◆ Requirement
Return all lines from the listing below in which the string "overview" occurs.

◆ Information shown
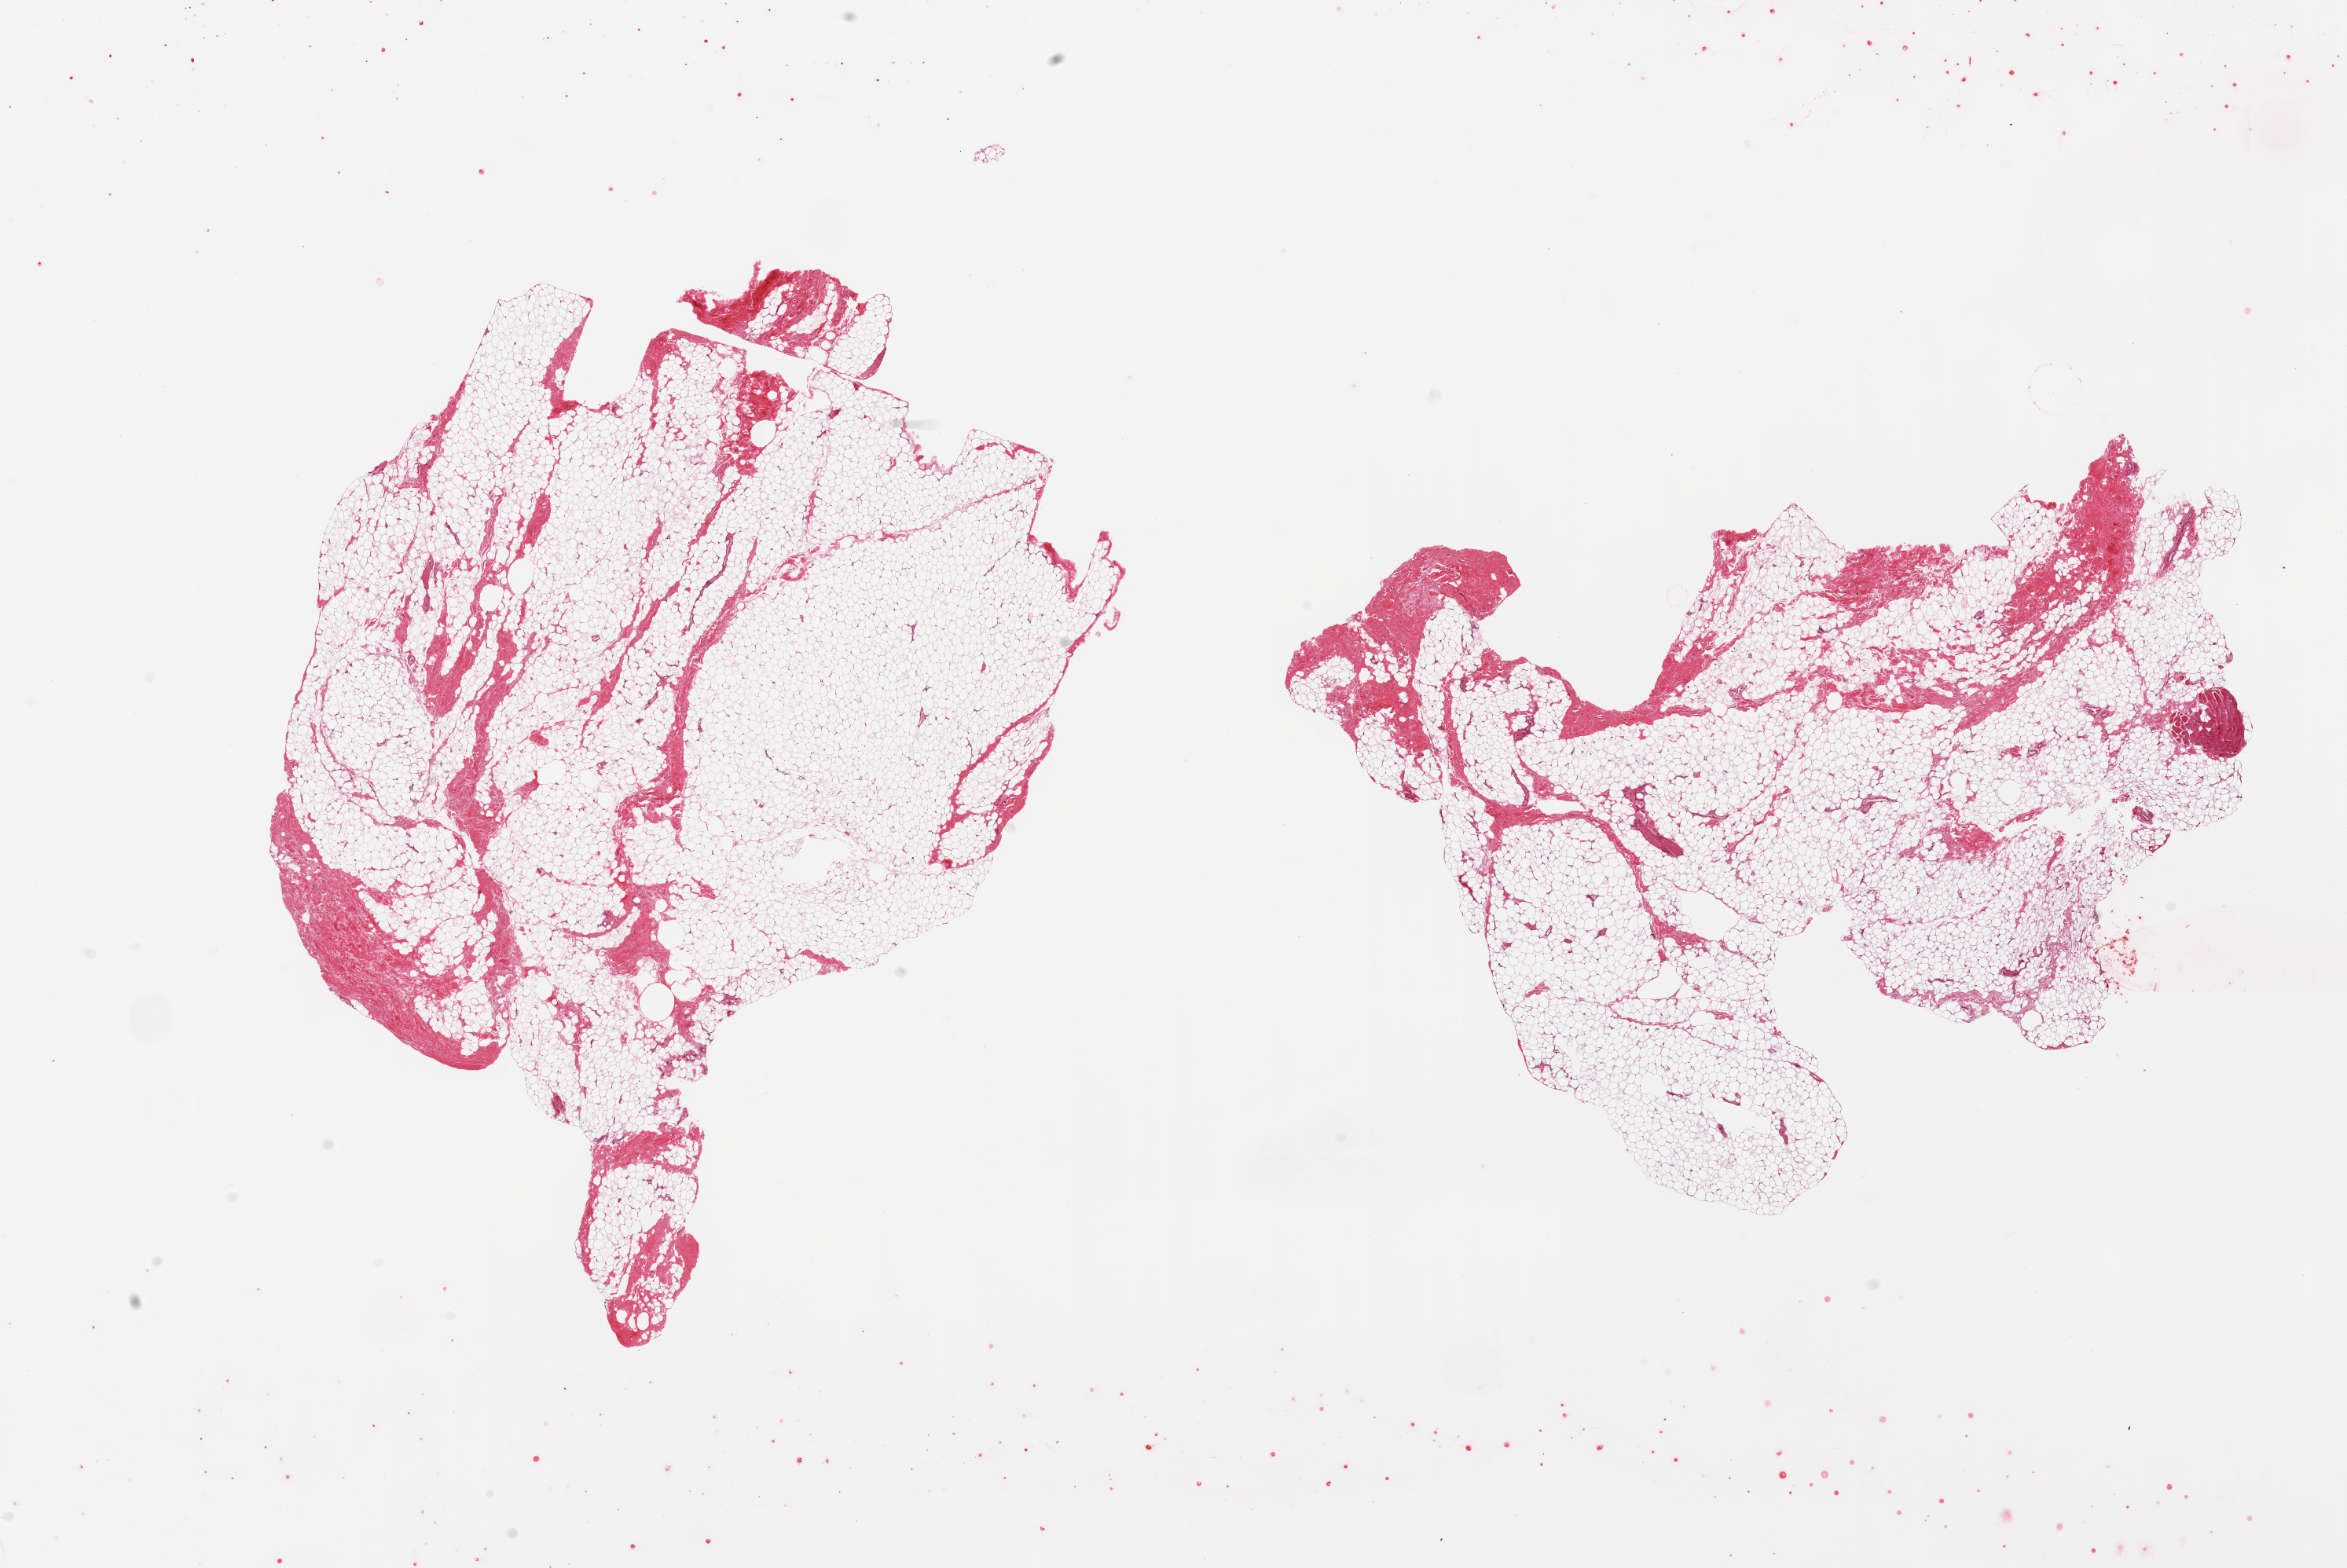
Whole-slide image, hematoxylin and eosin (H&E) stain, shown as a low-resolution overview of the whole scanned area (about 23.6 x 15.8 mm, slide scanned at 20x). PAXgene-fixed, paraffin-embedded tissue. Section of breast (target tissue). Donor tissue sample.
Pathologist's review note for this sample: 2 pieces, fibroadipose elements only no ducts.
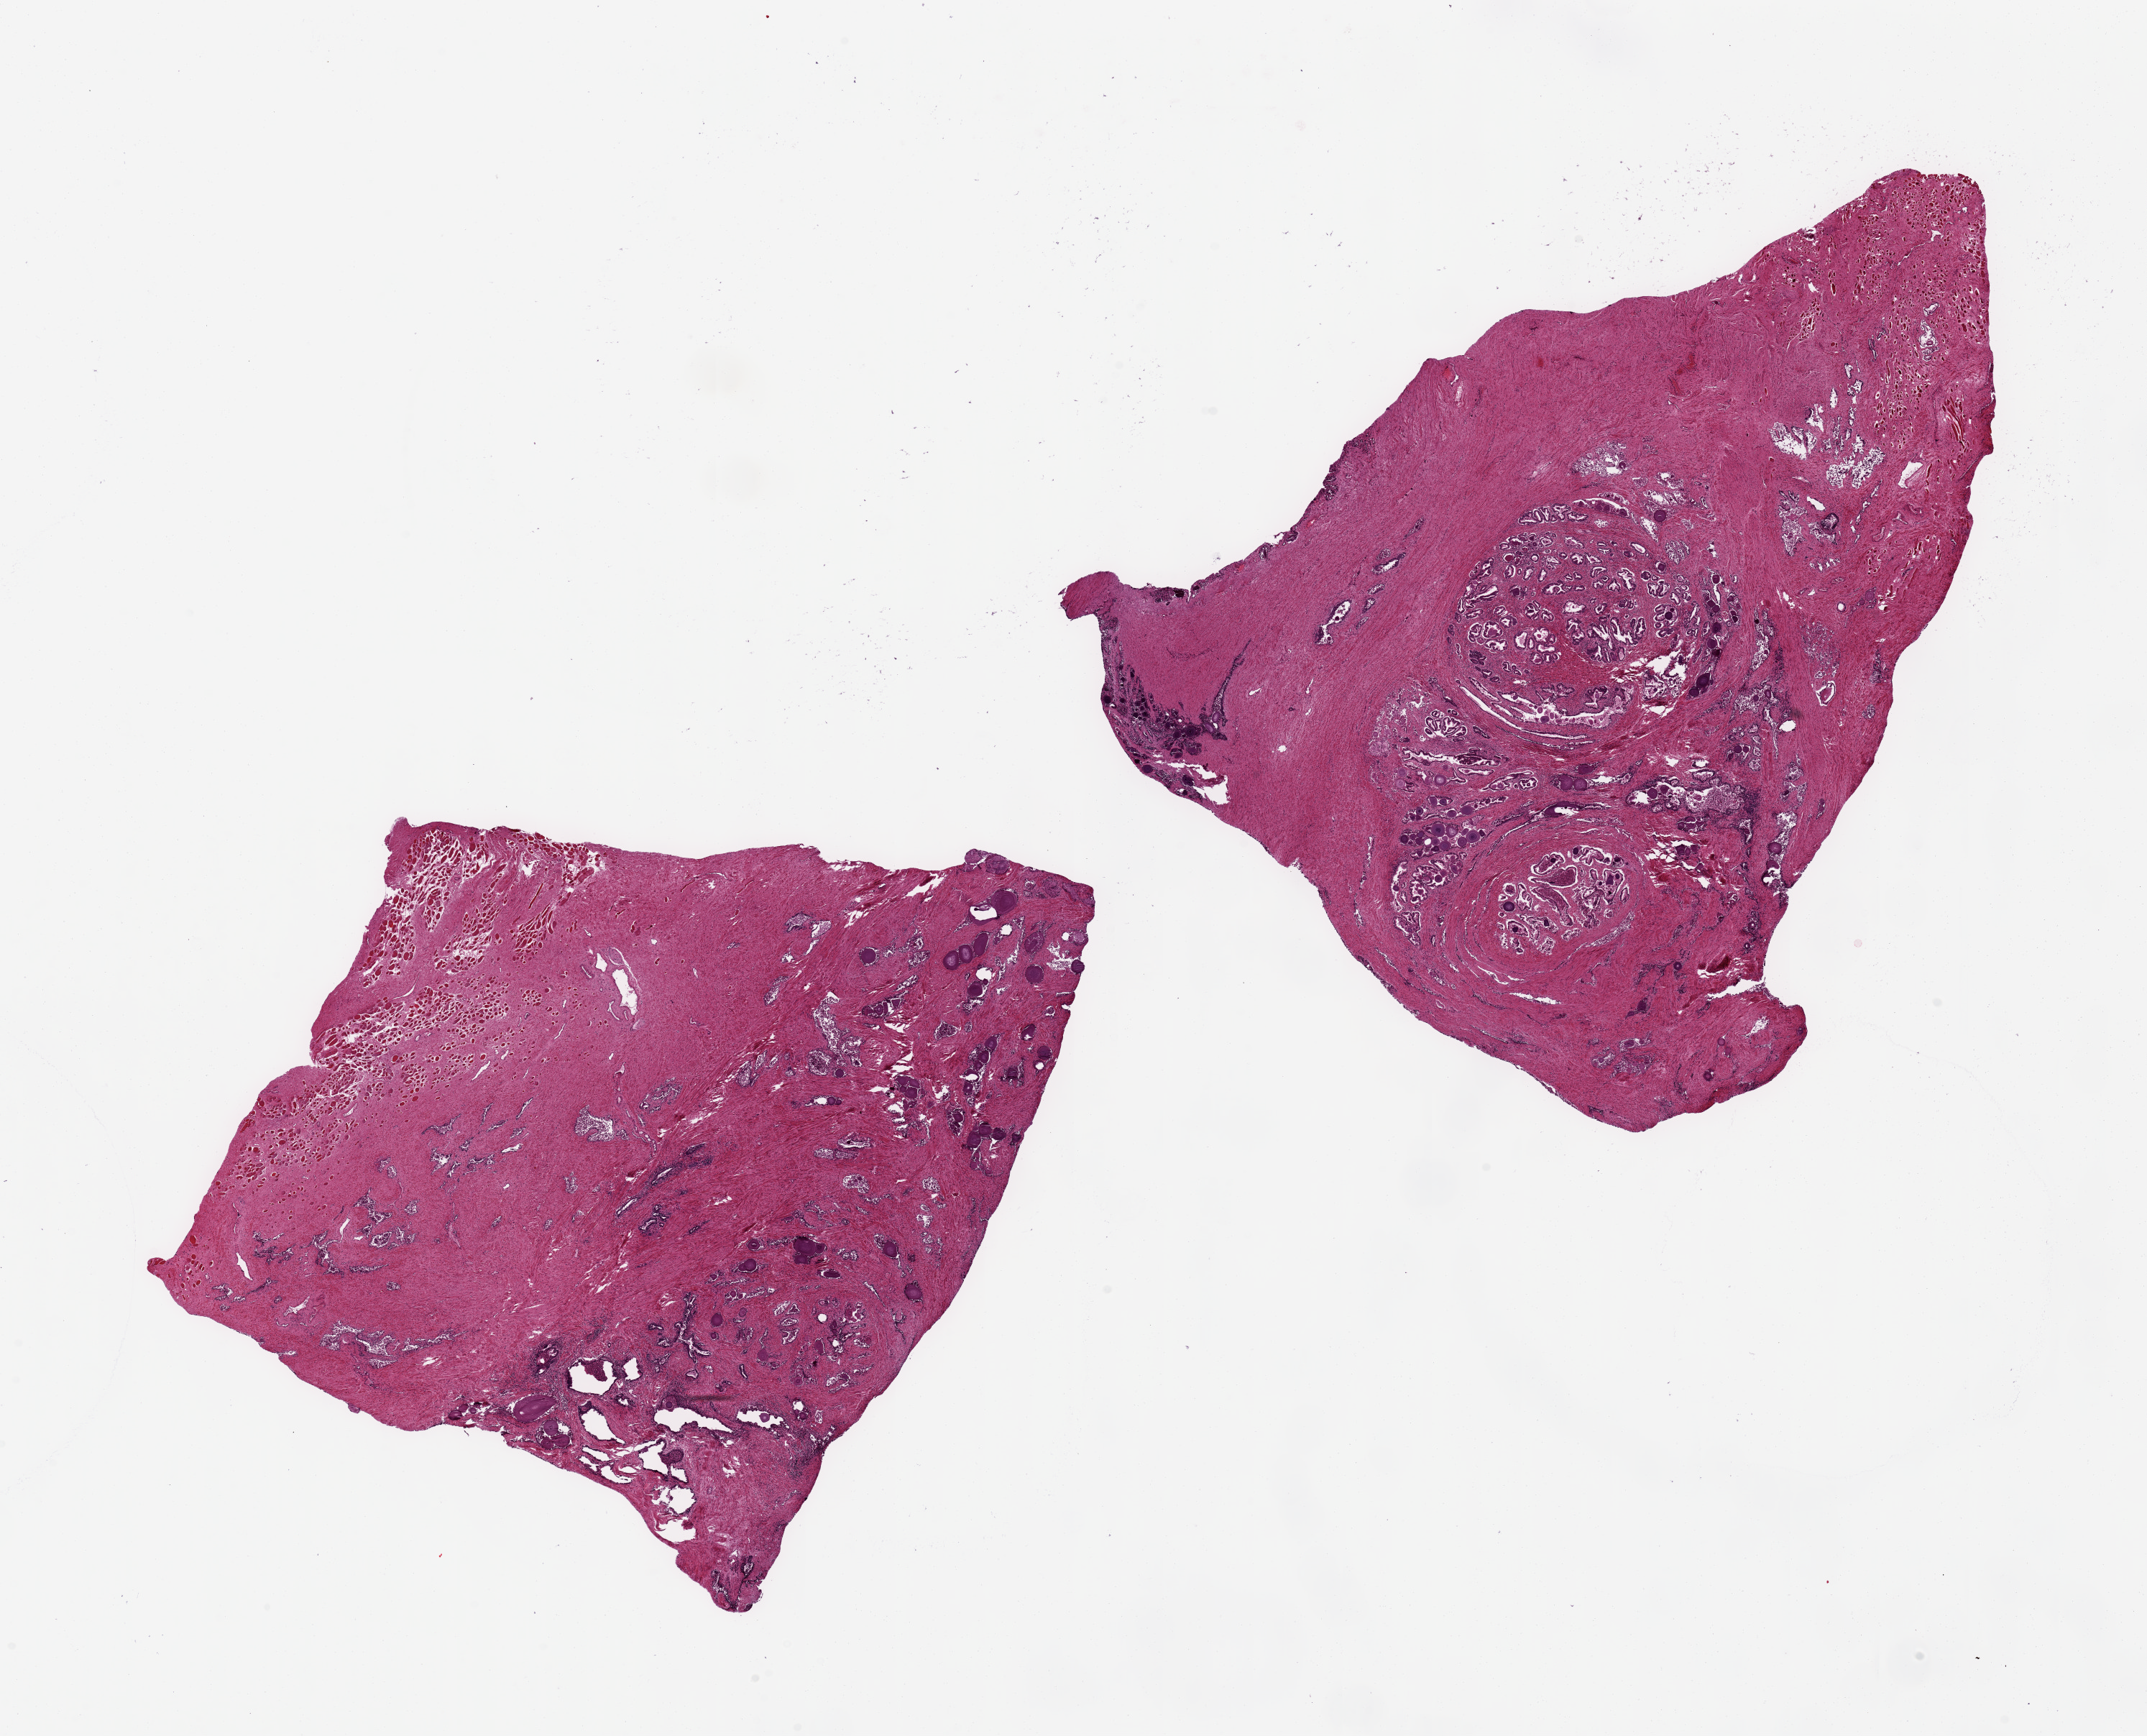
H&E whole-slide image — low-resolution overview of the scanned area, about 23.6 x 19.1 mm (acquisition: 20x scan), PAXgene-fixed, paraffin-embedded tissue, section of prostate (target tissue), donor tissue sample.
Pathologist's review note for this sample: 2 pieces, each ~9x8mm. Glandular and stromal hyperplasia, chronic prostatitis.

◆ Solution for this task
Whole-slide image, hematoxylin and eosin (H&E) stain, shown as a low-resolution overview of the whole scanned area (about 23.6 x 15.8 mm, slide scanned at 20x). PAXgene-fixed, paraffin-embedded tissue. Section of breast (target tissue). Donor tissue sample.
H&E whole-slide image — low-resolution overview of the scanned area, about 23.6 x 19.1 mm (acquisition: 20x scan), PAXgene-fixed, paraffin-embedded tissue, section of prostate (target tissue), donor tissue sample.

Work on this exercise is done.